#### Directions:
Please show each line of the listing where "FileFunction" is present.
*** Block opens ***
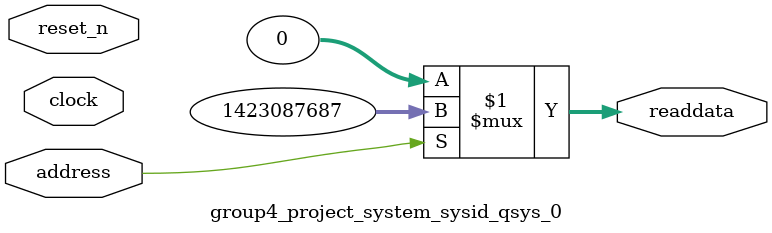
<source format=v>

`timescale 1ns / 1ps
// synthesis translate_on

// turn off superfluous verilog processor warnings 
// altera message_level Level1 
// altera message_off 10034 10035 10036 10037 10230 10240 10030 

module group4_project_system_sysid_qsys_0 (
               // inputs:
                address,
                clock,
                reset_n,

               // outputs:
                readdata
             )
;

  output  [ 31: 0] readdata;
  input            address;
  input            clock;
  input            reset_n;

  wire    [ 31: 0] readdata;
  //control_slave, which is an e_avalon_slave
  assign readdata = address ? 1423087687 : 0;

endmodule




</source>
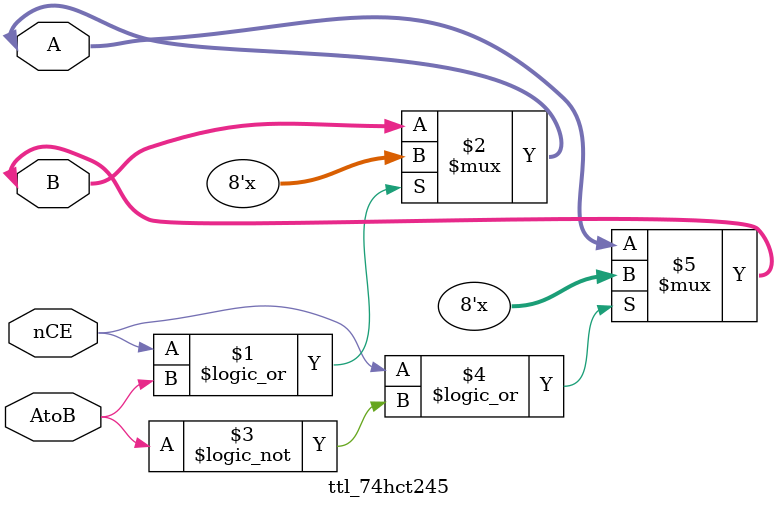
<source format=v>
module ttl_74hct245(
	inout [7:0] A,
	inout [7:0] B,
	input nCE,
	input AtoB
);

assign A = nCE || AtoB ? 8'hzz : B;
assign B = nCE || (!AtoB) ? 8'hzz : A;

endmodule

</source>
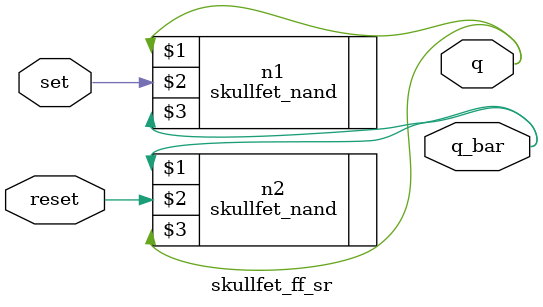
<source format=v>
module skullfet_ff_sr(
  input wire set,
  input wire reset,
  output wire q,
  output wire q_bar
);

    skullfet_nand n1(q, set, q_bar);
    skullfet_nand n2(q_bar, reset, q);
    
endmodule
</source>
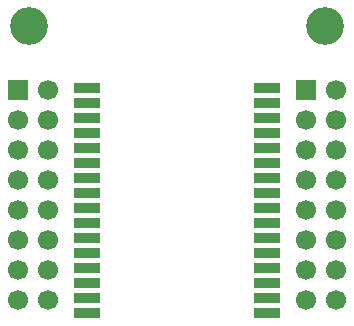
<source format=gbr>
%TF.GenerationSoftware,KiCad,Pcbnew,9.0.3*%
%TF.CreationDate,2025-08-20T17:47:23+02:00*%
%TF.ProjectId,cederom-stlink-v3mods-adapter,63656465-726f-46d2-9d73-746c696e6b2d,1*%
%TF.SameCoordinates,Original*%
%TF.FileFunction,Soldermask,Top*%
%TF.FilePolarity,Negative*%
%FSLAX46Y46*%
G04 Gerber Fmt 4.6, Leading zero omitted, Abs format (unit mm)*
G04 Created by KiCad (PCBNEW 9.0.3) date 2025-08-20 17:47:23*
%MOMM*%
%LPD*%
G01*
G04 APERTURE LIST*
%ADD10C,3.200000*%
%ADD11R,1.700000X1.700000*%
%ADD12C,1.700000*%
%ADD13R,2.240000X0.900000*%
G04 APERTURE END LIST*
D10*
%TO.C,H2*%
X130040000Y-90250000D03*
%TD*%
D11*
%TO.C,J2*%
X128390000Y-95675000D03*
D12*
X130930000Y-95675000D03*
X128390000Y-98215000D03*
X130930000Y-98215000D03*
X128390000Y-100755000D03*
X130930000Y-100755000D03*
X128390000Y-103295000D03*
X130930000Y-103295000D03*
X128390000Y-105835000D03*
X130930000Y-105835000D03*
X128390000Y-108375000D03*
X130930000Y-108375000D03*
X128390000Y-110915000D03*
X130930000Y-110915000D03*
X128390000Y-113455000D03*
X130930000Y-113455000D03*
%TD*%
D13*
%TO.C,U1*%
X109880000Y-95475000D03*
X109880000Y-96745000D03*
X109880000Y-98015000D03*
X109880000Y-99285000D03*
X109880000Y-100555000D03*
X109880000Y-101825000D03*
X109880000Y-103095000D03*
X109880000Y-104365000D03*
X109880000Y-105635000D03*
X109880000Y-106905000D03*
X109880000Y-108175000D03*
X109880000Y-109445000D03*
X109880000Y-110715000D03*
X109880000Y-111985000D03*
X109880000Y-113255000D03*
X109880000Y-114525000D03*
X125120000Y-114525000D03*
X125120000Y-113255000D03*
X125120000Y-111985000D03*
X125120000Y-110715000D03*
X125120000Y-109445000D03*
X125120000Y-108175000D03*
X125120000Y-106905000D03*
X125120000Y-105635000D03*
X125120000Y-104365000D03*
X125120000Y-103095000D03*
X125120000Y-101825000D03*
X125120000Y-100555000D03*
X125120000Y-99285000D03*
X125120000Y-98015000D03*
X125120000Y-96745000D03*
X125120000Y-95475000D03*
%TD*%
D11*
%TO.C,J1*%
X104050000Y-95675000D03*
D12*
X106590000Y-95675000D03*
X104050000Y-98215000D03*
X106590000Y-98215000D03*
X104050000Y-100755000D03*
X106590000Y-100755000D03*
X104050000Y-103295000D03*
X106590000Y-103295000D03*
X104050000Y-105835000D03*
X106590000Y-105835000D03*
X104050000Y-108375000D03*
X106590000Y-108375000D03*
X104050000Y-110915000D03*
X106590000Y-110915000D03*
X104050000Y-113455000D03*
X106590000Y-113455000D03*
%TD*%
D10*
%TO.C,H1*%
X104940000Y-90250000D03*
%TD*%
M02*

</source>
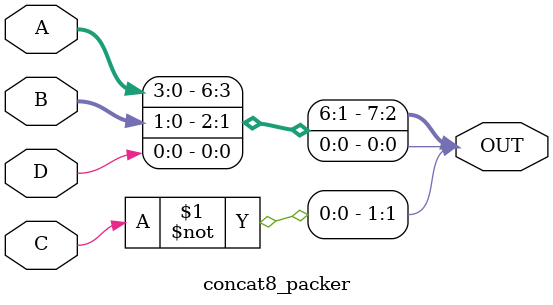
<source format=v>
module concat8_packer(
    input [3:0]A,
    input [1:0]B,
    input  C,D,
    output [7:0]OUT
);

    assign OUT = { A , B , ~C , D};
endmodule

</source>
*** Block closes ***
*** Block opens ***
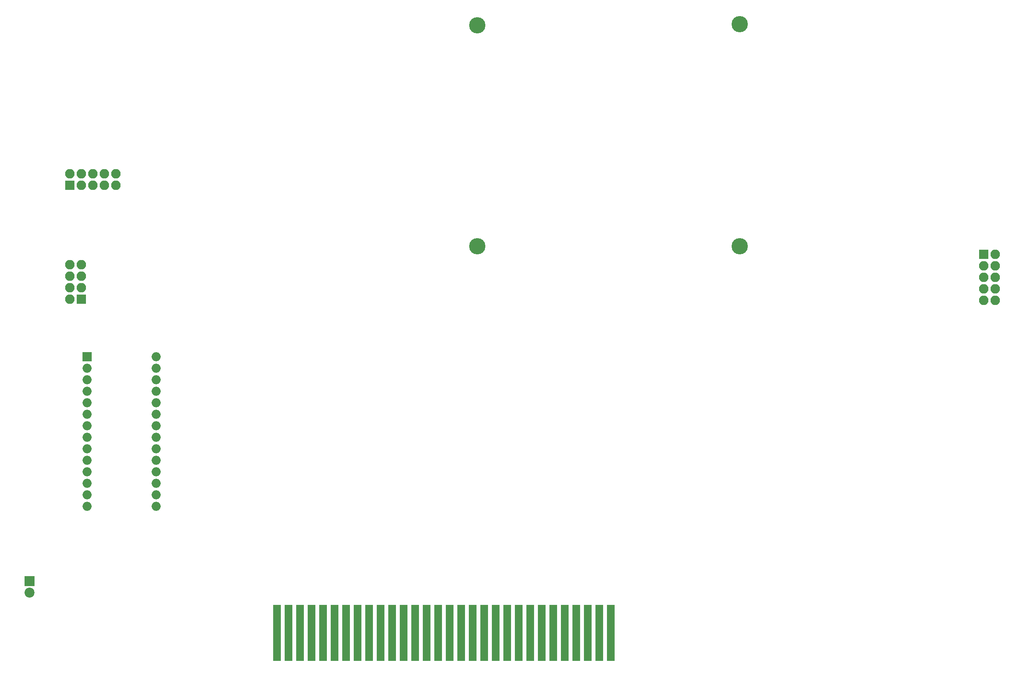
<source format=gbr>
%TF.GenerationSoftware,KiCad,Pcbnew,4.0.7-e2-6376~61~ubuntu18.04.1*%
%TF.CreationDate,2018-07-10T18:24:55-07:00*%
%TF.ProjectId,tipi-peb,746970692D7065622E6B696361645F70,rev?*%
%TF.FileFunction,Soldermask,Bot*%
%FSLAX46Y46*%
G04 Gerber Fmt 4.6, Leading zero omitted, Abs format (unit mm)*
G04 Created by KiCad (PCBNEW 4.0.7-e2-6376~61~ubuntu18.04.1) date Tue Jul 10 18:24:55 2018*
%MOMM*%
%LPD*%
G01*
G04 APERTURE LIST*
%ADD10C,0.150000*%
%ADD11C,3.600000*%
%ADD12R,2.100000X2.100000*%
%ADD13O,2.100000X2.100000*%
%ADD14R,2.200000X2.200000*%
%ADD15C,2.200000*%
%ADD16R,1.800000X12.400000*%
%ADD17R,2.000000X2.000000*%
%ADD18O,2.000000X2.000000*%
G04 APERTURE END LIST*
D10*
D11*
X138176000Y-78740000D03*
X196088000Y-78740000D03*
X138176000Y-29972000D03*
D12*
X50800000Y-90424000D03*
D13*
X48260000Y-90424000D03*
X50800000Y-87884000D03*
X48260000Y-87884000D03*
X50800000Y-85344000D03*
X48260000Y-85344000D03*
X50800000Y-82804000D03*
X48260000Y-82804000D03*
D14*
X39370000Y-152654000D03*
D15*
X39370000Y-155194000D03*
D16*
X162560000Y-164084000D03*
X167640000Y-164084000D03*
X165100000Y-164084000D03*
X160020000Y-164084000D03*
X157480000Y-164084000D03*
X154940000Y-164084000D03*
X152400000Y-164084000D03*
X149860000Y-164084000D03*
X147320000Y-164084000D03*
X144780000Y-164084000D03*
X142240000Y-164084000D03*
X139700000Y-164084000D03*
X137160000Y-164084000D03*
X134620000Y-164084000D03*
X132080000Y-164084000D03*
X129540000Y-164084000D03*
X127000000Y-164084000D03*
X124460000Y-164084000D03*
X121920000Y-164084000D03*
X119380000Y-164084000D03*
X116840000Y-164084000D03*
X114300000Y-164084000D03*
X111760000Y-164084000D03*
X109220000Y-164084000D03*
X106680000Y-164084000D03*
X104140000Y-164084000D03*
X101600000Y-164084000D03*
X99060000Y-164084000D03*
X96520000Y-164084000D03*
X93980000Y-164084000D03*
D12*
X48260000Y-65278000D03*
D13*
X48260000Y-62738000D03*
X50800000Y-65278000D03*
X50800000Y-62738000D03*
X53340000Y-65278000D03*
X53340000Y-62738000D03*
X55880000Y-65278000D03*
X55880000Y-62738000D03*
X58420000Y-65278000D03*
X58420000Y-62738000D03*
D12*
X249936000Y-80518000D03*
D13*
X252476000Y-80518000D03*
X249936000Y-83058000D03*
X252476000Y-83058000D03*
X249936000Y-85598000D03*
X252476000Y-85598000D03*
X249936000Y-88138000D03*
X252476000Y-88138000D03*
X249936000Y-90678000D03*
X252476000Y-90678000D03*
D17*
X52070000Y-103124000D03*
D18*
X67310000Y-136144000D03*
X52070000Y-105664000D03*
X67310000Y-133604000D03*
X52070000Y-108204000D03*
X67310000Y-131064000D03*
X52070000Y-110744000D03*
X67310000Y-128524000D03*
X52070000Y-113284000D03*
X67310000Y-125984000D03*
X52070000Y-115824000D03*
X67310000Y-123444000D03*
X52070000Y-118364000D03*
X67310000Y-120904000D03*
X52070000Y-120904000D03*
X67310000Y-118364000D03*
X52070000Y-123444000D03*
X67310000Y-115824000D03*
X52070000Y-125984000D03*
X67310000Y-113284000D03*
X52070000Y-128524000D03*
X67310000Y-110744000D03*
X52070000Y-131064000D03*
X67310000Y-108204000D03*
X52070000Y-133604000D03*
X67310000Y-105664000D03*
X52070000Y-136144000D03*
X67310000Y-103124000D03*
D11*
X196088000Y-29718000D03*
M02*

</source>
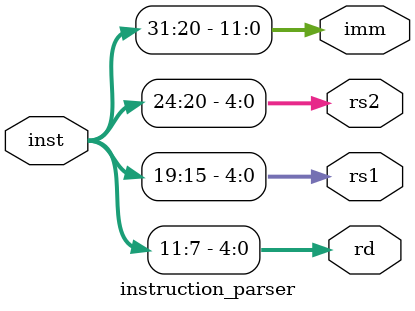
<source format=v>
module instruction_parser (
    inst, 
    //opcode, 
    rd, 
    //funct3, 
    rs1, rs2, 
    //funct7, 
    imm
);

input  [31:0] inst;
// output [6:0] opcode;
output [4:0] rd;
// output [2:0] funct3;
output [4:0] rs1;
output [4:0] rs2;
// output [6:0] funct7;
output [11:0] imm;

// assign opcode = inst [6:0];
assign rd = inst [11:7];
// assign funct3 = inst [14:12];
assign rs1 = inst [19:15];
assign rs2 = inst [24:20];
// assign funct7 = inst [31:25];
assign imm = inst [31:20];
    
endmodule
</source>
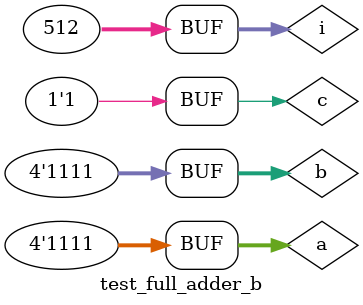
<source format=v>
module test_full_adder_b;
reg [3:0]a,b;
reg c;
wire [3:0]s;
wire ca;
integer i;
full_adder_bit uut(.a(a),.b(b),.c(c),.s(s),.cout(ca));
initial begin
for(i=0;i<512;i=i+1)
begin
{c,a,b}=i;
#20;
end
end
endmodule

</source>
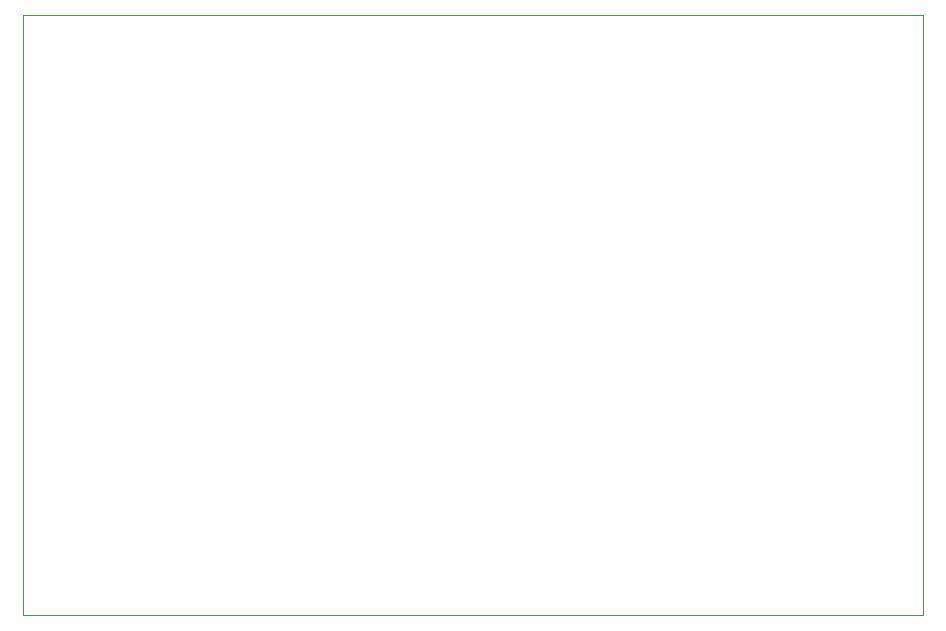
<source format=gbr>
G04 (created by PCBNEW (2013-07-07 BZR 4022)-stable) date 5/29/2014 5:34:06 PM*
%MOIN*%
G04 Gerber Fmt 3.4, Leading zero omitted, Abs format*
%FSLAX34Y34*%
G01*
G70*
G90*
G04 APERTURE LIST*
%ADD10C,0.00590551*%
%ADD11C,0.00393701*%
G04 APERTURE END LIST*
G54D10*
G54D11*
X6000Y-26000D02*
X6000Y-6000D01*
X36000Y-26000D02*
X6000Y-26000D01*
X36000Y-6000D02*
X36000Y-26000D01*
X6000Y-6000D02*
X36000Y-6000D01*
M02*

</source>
*** Block closes ***
#### Solution:
%TF.FileFunction,Soldermask,Top*%
%TF.FileFunction,Soldermask,Bot*%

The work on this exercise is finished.